Objectives
To assess how women’s dietary diversity is influenced by enabling resources and to quantify possible pathways through women’s agency.
Methods
We analyzed cross-sectional data collected in early 2015 from 2,600 women during the baseline survey for a cluster-randomized controlled trial in northeastern Bangladesh. Dietary diversity was measured through a standard 10-Food Group Indicator (FGI-10R). Resources were measured as years of schooling. We applied factor analysis to explore and then test the factor structure of women’s agency. The final agency model had two factors: women’s voice with husband and social solidarity with other women. We used a linear mediation model to estimate indirect, direct, and total effects, adjusting for household wealth and women’s age.
Results
In adjusted models, the direct effect of schooling on dietary diversity was 0.0001 (p=.026) and the total effect was .0001 (p=.037). Schooling did not have significant direct effects on voice with husband (p=.077) or social solidarity (p=.169). The direct effect of voice with husband on dietary diversity was 0.388 (p<.001).

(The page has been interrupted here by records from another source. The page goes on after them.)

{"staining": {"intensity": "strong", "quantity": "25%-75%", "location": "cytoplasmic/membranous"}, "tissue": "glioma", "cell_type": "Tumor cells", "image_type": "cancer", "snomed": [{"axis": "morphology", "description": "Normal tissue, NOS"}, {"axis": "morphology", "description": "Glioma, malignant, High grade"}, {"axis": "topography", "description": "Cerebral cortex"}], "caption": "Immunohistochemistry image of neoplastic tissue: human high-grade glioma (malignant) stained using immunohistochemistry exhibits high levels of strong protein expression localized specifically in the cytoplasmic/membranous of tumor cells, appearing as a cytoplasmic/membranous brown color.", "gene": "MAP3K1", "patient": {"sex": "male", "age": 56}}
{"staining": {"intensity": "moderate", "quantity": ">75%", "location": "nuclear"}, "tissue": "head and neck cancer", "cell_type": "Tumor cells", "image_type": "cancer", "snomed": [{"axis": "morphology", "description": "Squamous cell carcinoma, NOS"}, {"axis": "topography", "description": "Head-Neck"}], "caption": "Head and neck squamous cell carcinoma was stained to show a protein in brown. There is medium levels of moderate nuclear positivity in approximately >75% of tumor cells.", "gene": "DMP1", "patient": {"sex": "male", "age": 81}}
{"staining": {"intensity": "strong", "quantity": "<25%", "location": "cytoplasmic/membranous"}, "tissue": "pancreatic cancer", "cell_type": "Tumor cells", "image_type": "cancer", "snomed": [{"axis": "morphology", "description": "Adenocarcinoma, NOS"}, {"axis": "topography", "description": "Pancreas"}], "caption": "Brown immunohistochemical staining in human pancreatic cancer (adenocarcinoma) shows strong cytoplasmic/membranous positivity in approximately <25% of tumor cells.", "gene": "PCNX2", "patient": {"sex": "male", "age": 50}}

Social solidarity had no significant effect on dietary diversity (p=.191).
Conclusions
In our study population in Bangladesh, higher levels of schooling had very small direct and total effects on dietary diversity; the association was not mediated by women’s agency (as measured by voice with husband or social solidarity). Women with higher levels of voice with husband had higher dietary diversity. Research is needed to examine intra-household communication and other possible pathways to improved dietary diversity, including through other dimensions of women’s agency.